Fast, clean, organized modeling in SketchUp hinges on components and groups. Basic workflow is to create a shape or object, make it a group or component immediately, I use %90 components which have many benefits over groups, give your components useful names, potentially assign that group or component it a Layer (the current term is Tags but they’re still called layers in the older version you are using), then move on to create the next piece of geometry and repeat the process. Simple rule is: everything in your model should be a group or component, and only groups or component should be assigned a layer/tag.
You are probably already understand the following basic concepts, but if any of these sound unfamiliar you you could look into them.
working with inference engine
typing in all dimensions directly
Component browser/collections for commonly used objects.
Disable length snapping
There are loads of extensions that will still work with 17 pro, It’s hard to recommend any without knowing where the bottlenecks in your workflow are.
How are you sending Layout? DO you have a layout template, does it match the SU template you are using? If the documentation you deliver is consistent (paper size, views, title block, ect) you can make things faster by setting up your SketchUp Template and Layout Template to work together. For a simple example your SketchUp template could have two scenes pre-saved in it: a front view and a top view. You then set up your layout template to have two viewports placed as you wish, each assigned to one of those two scenes. Along with your title block and anything else you commonly use. You would open SU template, model your object, save and send to Layout, choose your custom template, and your layout doc will be pre-populated automatically with a front and top view set to the scale you have chosen in the Layout template.
The SketchUp to Layout relationship takes some time to understand and set up but it can be a real time saver.

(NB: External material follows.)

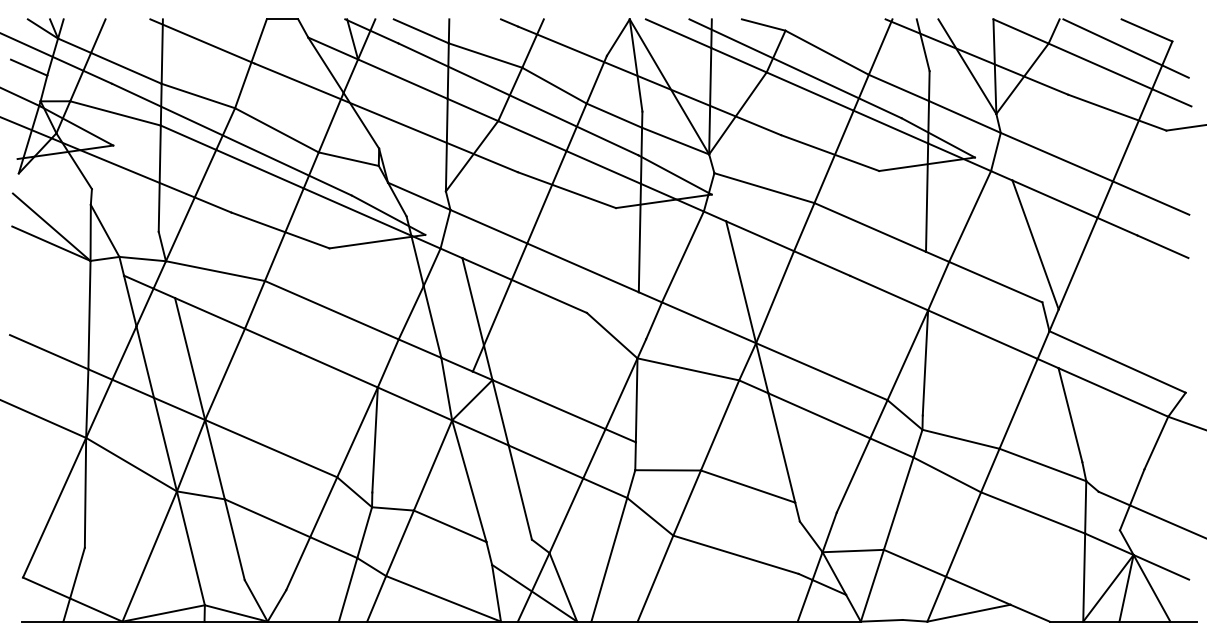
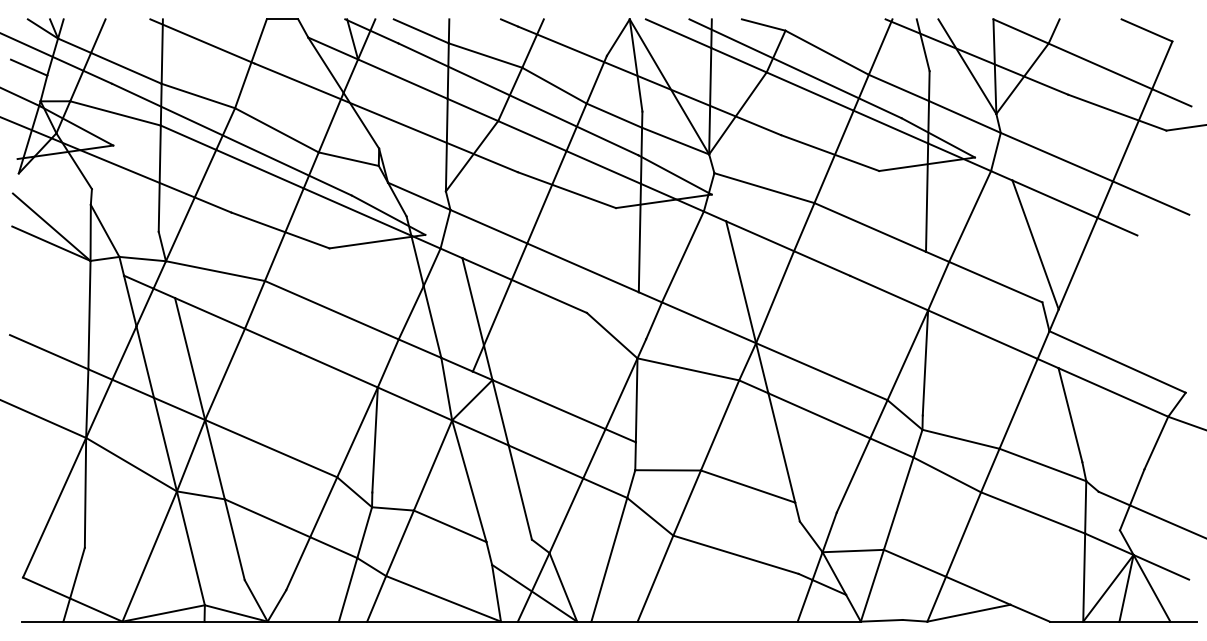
line at (1125, 48): present -> none
line at (1162, 246): present -> none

This is where groups and components and understanding what can and cannot be done with raw geometry can really help. tConcepts that come to mind are fully exploring the scale tool, understanding how the move tool relates to raw geometry and nuanced selection process like left to right and right to left boxes, and selecting faces or edges only. This also is where a streamlined layout path allows one to make quick revisions to a SketchUp File and quickly republish an updated Layout. As well as basics like save-as and file version organization.
If you have specific questions or problems that you run into the forum is a full of very knowledgeable and helpful users with lots of great ideas.
Or if you really want a friendly evaluation attach a model of yours for folks to look at.
typically I use the .dxf i bring in as my base, i explode them and then with a few clicks on each item closing lines i have 2D workable art that i can pull up dimensionally. and Endlessfix i am not very knowledgeable on most of the items you mentioned ie…
and i never thought about using similar style templates for both SU and LO but i can see where that would make it faster because i always deal with the same views for 90% of what i create.